Выбрать главу

Сейчас он сидел посреди комнаты на низеньком, основательно сбитом табурете и мерно постукивал молоточком — чинил чьи-то сапоги. Сапоги были старые, потертые, немодные, с загнутыми кверху носами, и место им было на свалке. Но я знал, что отец пришьет блестящие пряжки, соорудит отвороты, приколотит подошвы — и получится годная обувка.

— А если не прилетят облака? Как перезимуем? — сварливо поинтересовался я. Отцовское ровное настроение меня иногда раздражало. — Дров у нас мало.

— Дров достаточно.

— А если зима будет долгой? Помнишь, как в том году было морозно?

— Облака появятся вовремя.

— А если нет?

Отец отложил сапог, посмотрел на меня долгим взглядом:

— Тебе всего пятнадцать, сын. А рассуждаешь, как печальный старик.

— Я просто перебираю варианты. Я реалист.

— Если ты реалист, должен понимать, что законы нерушимы, — спокойно произнес отец и снова взялся за молоток. Подошва была твердая и гвозди вбивались нелегко, но отец и не думал нервничать. — Всегда (тук!) наступает осень. Всегда (тук!) прилетают облака. Всегда (тук!) бывает праздник. Это же младенцу ясно, сын.
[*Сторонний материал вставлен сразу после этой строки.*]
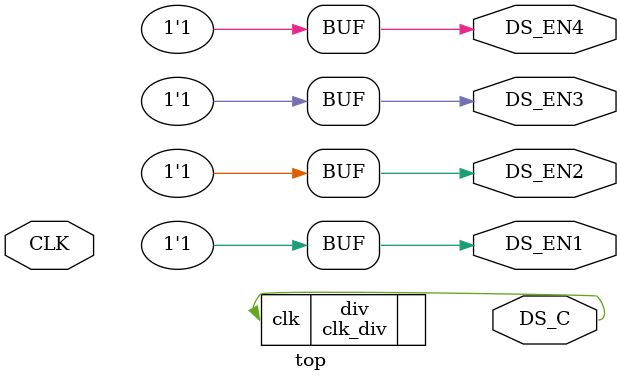
<source format=v>
/*
*   Introduction to FPGA and Verilog
*
*   Viktor Prutyanov, 2019
*
*   Problem set #03
*/

/*
*   Top-level module
*/
module top(
    input CLK,

    output DS_C,
    output DS_EN1, DS_EN2, DS_EN3, DS_EN4
);

assign {DS_EN1, DS_EN2, DS_EN3, DS_EN4} = 4'b1111;

/*
*   Problem 1/:
*   Make an instance of the parametrized clock divider module (clk_div)
*   written in the previous problem set.
*   Connect CLK to the input and DS_C to the output of the divider.
*   Choose any value of parameter X in range [11; 14].
*/

clk_div #(.X(12)) div (.clk(CLK), .clk(DS_C));

endmodule

</source>
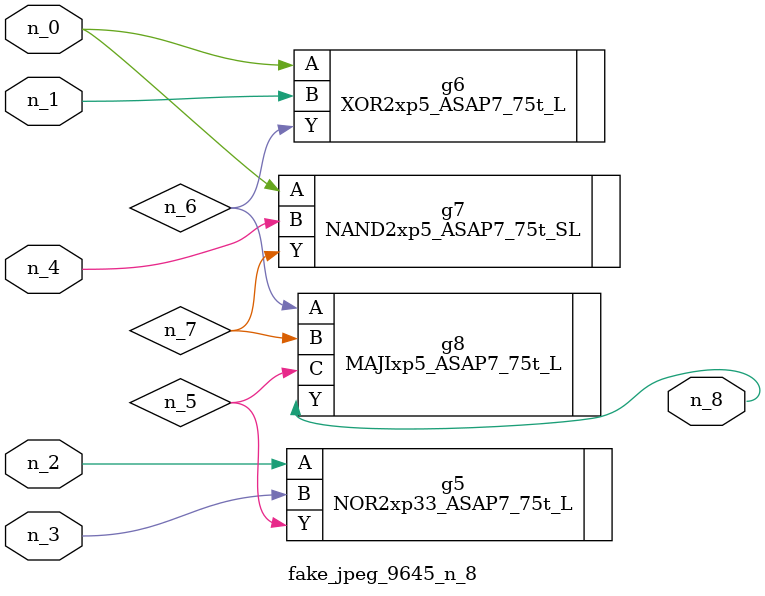
<source format=v>
module fake_jpeg_9645_n_8 (n_3, n_2, n_1, n_0, n_4, n_8);

input n_3;
input n_2;
input n_1;
input n_0;
input n_4;

output n_8;

wire n_6;
wire n_5;
wire n_7;

NOR2xp33_ASAP7_75t_L g5 ( 
.A(n_2),
.B(n_3),
.Y(n_5)
);

XOR2xp5_ASAP7_75t_L g6 ( 
.A(n_0),
.B(n_1),
.Y(n_6)
);

NAND2xp5_ASAP7_75t_SL g7 ( 
.A(n_0),
.B(n_4),
.Y(n_7)
);

MAJIxp5_ASAP7_75t_L g8 ( 
.A(n_6),
.B(n_7),
.C(n_5),
.Y(n_8)
);


endmodule
</source>
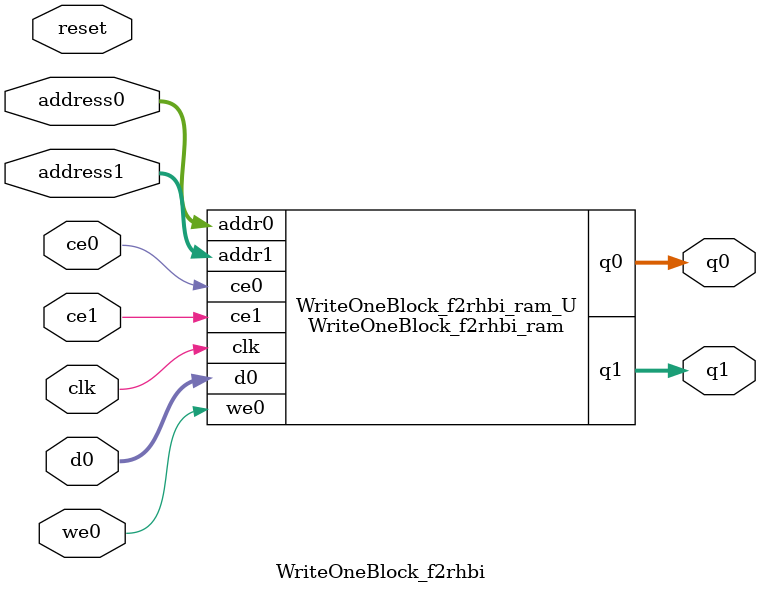
<source format=v>

`timescale 1 ns / 1 ps
module WriteOneBlock_f2rhbi_ram (addr0, ce0, d0, we0, q0, addr1, ce1, q1,  clk);

parameter DWIDTH = 8;
parameter AWIDTH = 11;
parameter MEM_SIZE = 1327;

input[AWIDTH-1:0] addr0;
input ce0;
input[DWIDTH-1:0] d0;
input we0;
output reg[DWIDTH-1:0] q0;
input[AWIDTH-1:0] addr1;
input ce1;
output reg[DWIDTH-1:0] q1;
input clk;

(* ram_style = "block" *)reg [DWIDTH-1:0] ram[0:MEM_SIZE-1];




always @(posedge clk)  
begin 
    if (ce0) 
    begin
        if (we0) 
        begin 
            ram[addr0] <= d0; 
            q0 <= d0;
        end 
        else 
            q0 <= ram[addr0];
    end
end


always @(posedge clk)  
begin 
    if (ce1) 
    begin
            q1 <= ram[addr1];
    end
end


endmodule


`timescale 1 ns / 1 ps
module WriteOneBlock_f2rhbi(
    reset,
    clk,
    address0,
    ce0,
    we0,
    d0,
    q0,
    address1,
    ce1,
    q1);

parameter DataWidth = 32'd8;
parameter AddressRange = 32'd1327;
parameter AddressWidth = 32'd11;
input reset;
input clk;
input[AddressWidth - 1:0] address0;
input ce0;
input we0;
input[DataWidth - 1:0] d0;
output[DataWidth - 1:0] q0;
input[AddressWidth - 1:0] address1;
input ce1;
output[DataWidth - 1:0] q1;



WriteOneBlock_f2rhbi_ram WriteOneBlock_f2rhbi_ram_U(
    .clk( clk ),
    .addr0( address0 ),
    .ce0( ce0 ),
    .d0( d0 ),
    .we0( we0 ),
    .q0( q0 ),
    .addr1( address1 ),
    .ce1( ce1 ),
    .q1( q1 ));

endmodule


</source>
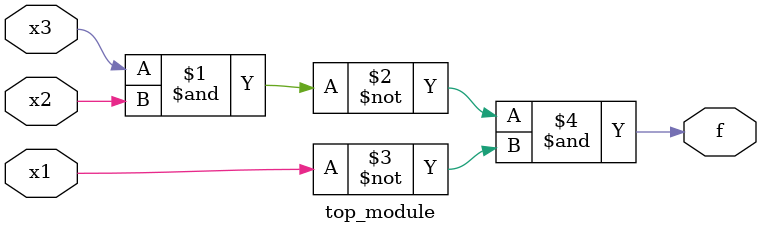
<source format=sv>
module top_module (
	input x3,
	input x2,
	input x1,
	output f
);

	assign f = ~(x3 & x2) & ~x1;

endmodule

</source>
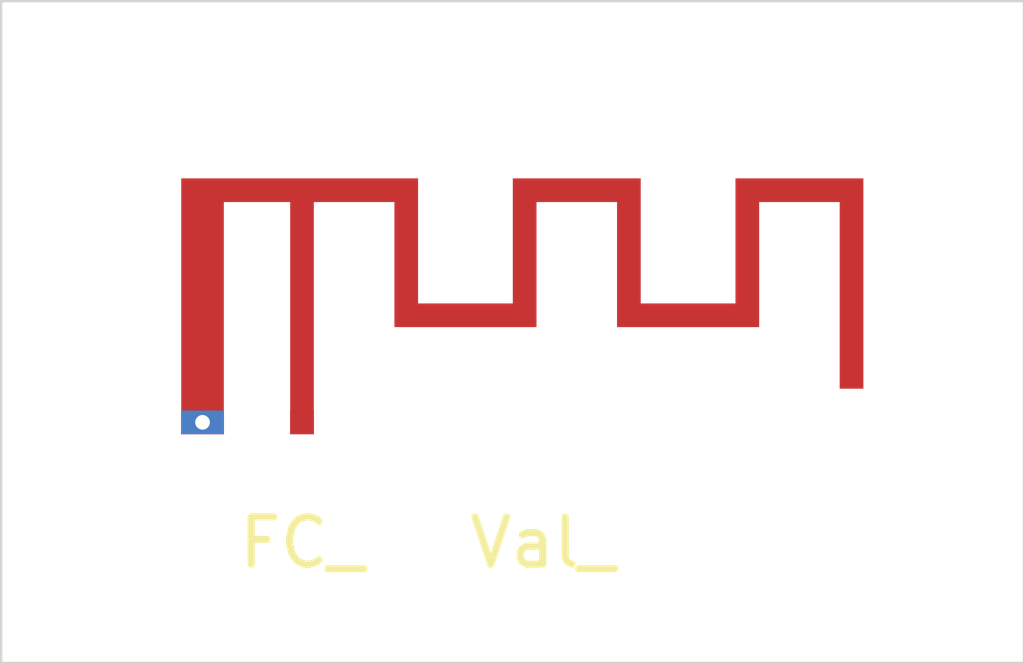
<source format=kicad_pcb>
(kicad_pcb (version 20171130) (host pcbnew "(5.1.10-229-g500a88d9f1)")

  (general
    (thickness 1.6)
    (drawings 4)
    (tracks 0)
    (zones 0)
    (modules 1)
    (nets 1)
  )

  (page A4)
  (layers
    (0 F.Cu signal)
    (31 B.Cu signal)
    (32 B.Adhes user)
    (33 F.Adhes user)
    (34 B.Paste user)
    (35 F.Paste user)
    (36 B.SilkS user)
    (37 F.SilkS user)
    (38 B.Mask user)
    (39 F.Mask user)
    (40 Dwgs.User user)
    (41 Cmts.User user)
    (42 Eco1.User user)
    (43 Eco2.User user)
    (44 Edge.Cuts user)
    (45 Margin user)
    (46 B.CrtYd user)
    (47 F.CrtYd user)
    (48 B.Fab user)
    (49 F.Fab user)
  )

  (setup
    (last_trace_width 0.25)
    (trace_clearance 0.2)
    (zone_clearance 0.508)
    (zone_45_only no)
    (trace_min 0.2)
    (via_size 0.8)
    (via_drill 0.4)
    (via_min_size 0.4)
    (via_min_drill 0.3)
    (uvia_size 0.3)
    (uvia_drill 0.1)
    (uvias_allowed no)
    (uvia_min_size 0.2)
    (uvia_min_drill 0.1)
    (edge_width 0.05)
    (segment_width 0.2)
    (pcb_text_width 0.3)
    (pcb_text_size 1.5 1.5)
    (mod_edge_width 0.12)
    (mod_text_size 1 1)
    (mod_text_width 0.15)
    (pad_size 1.524 1.524)
    (pad_drill 0.762)
    (pad_to_mask_clearance 0)
    (aux_axis_origin 0 0)
    (visible_elements FFFFFF7F)
    (pcbplotparams
      (layerselection 0x010fc_ffffffff)
      (usegerberextensions false)
      (usegerberattributes true)
      (usegerberadvancedattributes true)
      (creategerberjobfile true)
      (excludeedgelayer true)
      (linewidth 0.150000)
      (plotframeref false)
      (viasonmask false)
      (mode 1)
      (useauxorigin false)
      (hpglpennumber 1)
      (hpglpenspeed 20)
      (hpglpendiameter 15.000000)
      (psnegative false)
      (psa4output false)
      (plotreference true)
      (plotvalue true)
      (plotinvisibletext false)
      (padsonsilk false)
      (subtractmaskfromsilk false)
      (outputformat 1)
      (mirror false)
      (drillshape 1)
      (scaleselection 1)
      (outputdirectory ""))
  )

  (net 0 "")

  (net_class Default "This is the default net class."
    (clearance 0.2)
    (trace_width 0.25)
    (via_dia 0.8)
    (via_drill 0.4)
    (uvia_dia 0.3)
    (uvia_drill 0.1)
  )

  (module rf-test-2 (layer F.Cu) (tedit 60F68359) (tstamp 60F68CDB)
    (at 134.62 105.41)
    (descr "_module_ StepUp generated footprint")
    (fp_text reference FC_ (at 0 2.54) (layer F.SilkS)
      (effects (font (size 1 1) (thickness 0.15)))
    )
    (fp_text value Val_ (at 5.08 2.54) (layer F.SilkS)
      (effects (font (size 1 1) (thickness 0.15)))
    )
    (fp_text user %R (at 0 2.54) (layer F.Fab)
      (effects (font (size 1 1) (thickness 0.15)))
    )
    (pad 2 smd custom (at -2.1 0) (size 0.1 0.1) (layers F.Cu F.Mask)
      (zone_connect 0)
      (options (clearance outline) (anchor circle))
      (primitives
        (gr_poly (pts
           (xy 1.85 -4.65) (xy 0.45 -4.65) (xy 0.45 0.25) (xy -0.45 0.25) (xy -0.45 -5.15)
           (xy 4.55 -5.15) (xy 4.55 -2.51) (xy 6.55 -2.51) (xy 6.55 -5.15) (xy 9.25 -5.15)
           (xy 9.25 -2.51) (xy 11.25 -2.51) (xy 11.25 -5.15) (xy 13.95 -5.15) (xy 13.95 -0.71)
           (xy 13.45 -0.71) (xy 13.45 -4.65) (xy 11.75 -4.65) (xy 11.75 -2.01) (xy 8.75 -2.01)
           (xy 8.75 -4.65) (xy 7.05 -4.65) (xy 7.05 -2.01) (xy 4.05 -2.01) (xy 4.05 -4.65)
           (xy 2.35 -4.65) (xy 2.35 0.25) (xy 1.85 0.25)) (width 0))
      ))
    (pad 1 smd rect (at 0 0) (size 0.5 0.5) (layers F.Cu F.Mask))
    (pad 2 thru_hole rect (at -2.1 0) (size 0.9 0.5) (drill 0.31) (layers *.Cu *.Mask))

  )

  (gr_line (start 128.27 110.49) (end 128.27 96.52) (layer Edge.Cuts) (width 0.05) (tstamp 60F68D1A))
  (gr_line (start 149.86 110.49) (end 128.27 110.49) (layer Edge.Cuts) (width 0.05))
  (gr_line (start 149.86 96.52) (end 149.86 110.49) (layer Edge.Cuts) (width 0.05))
  (gr_line (start 128.27 96.52) (end 149.86 96.52) (layer Edge.Cuts) (width 0.05))

)

</source>
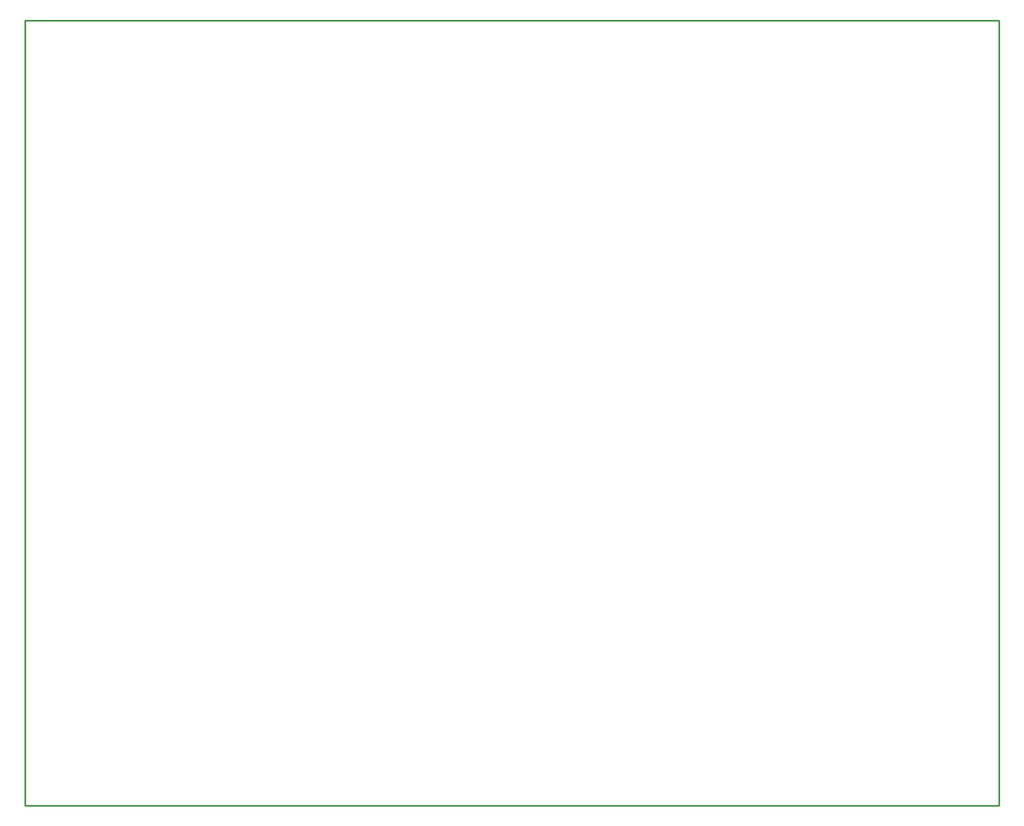
<source format=gm1>
G04*
G04 #@! TF.GenerationSoftware,Altium Limited,Altium Designer,23.9.2 (47)*
G04*
G04 Layer_Color=16711935*
%FSLAX25Y25*%
%MOIN*%
G70*
G04*
G04 #@! TF.SameCoordinates,32FA3CAB-4A21-4C27-9538-83D2161AB544*
G04*
G04*
G04 #@! TF.FilePolarity,Positive*
G04*
G01*
G75*
%ADD12C,0.01000*%
D12*
X-0Y0D02*
X571260D01*
X-0D02*
Y460630D01*
X0D02*
X571260Y460630D01*
Y0D02*
Y460630D01*
M02*

</source>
— Но неужели не случалось так, что облака прилетали, например, в декабре? — полюбопытствовал я, глядя в окно. Дождь сменился сырым снегом — рваные комья прилипали к стеклу, медленно падали на слякотную землю. От студёного дыхания зимы застывали надежды, а мне так хотелось дать облакам лишний шанс. — Неужели никогда-никогда не нарушались никакие правила?

Стук на мгновение прекратился. Я поднял глаза и увидел, что отец сдвинул широкие брови. Но уже через секунду он принялся колотить снова, да еще чаще и, как мне показалось, сердито: было «тук-тук-тук», стало «бум-бум-бум».

— Ты говоришь о том, чего не может быть, — наконец недовольно отозвался он. — А еще называешь себя реалистом. Правила на то и созданы, чтобы их соблюдать, а что уж говорить о великих законах природы! Конечно, из любых правил могут быть исключения, если это во благо, если несет добро. Но это такие редкие случаи, что и рассуждать о них незачем.

Я собрался было возразить, что об удивительных исключениях размышлять гораздо интереснее, чем о скучных правилах, и хотел попросить отца вспомнить о каком-нибудь невероятном событии — а он многое повидал в жизни. Но не успел. За окном вдруг просветлело, снег прекратился, будто его и не было, а небо подкрасилось бледно-розовым отблеском. К розовому добавился голубой, потом зеленый, фиалковый, и всю эту красоту подсветил, будто обнял, ослепительно золотой солнечный луч.

Сомнений не оставалось. Это не ранний закат. Это облака.

— Прилетели! — завопил я и, с силой толкнув тяжелые рамы, в чем был выскочил во двор. — Ура! Ура!

— Лион, куда раздетый! — крикнул вслед отец. То, что я сиганул в окно, его не взволновало, — он и сам направился вслед за мной, перекинув через плечо теплый плащ с капюшоном. Ловко, по-юношески спрыгнув с подоконника, он прикрыл створки и накинул плащ мне на плечи. — Ну-ка надень скорее. Облака — это прекрасно, но я не хочу, чтобы ты подхватил насморк и сопел все праздничные дни.

Я был поздним ребенком, первым и наверняка последним, и отец чрезмерно за меня волновался.

Глава 2

Поспешно натянув зеленый отцовский плащ и на бегу подворачивая рукава, я помчался на Овальную поляну. Отовсюду высыпали люди: кто-то нес лиловые и розовые астры, чудом дожившие до октября, кто-то спелые яблоки, чтобы на радостях раздать их соседям. В заросшем, украшенном бледными скульптурами парке со скрипом завертелась старая карусель. Возле длинной, аккуратно выкрашенной школы толпились галдящие перваши — ждали, когда придет Учитель эм Марк, торжественно повесит на ворота тяжелый замок и громко объявит о начале каникул.

На поляне разгоралось веселье. Толстый усатый эм Реус, слывший в городе скупердяем, — вот у кого каждый грошик на счету! — горстями раздавал карамельки. Круглые, как калачи, гномы (наши, местные, не из чужедальних земель!) весело смахивали листья с деревянной эстрады. Они не успели закончить работу, как на сцену стрижом взлетел дирижер в черном фраке, а за ним поднялись трубачи, скрипачи, гитаристы. Волшебные звуки вальсов, фокстротов и кадрилей вспорхнули в небеса и донеслись до самой дальней улицы Светлого города.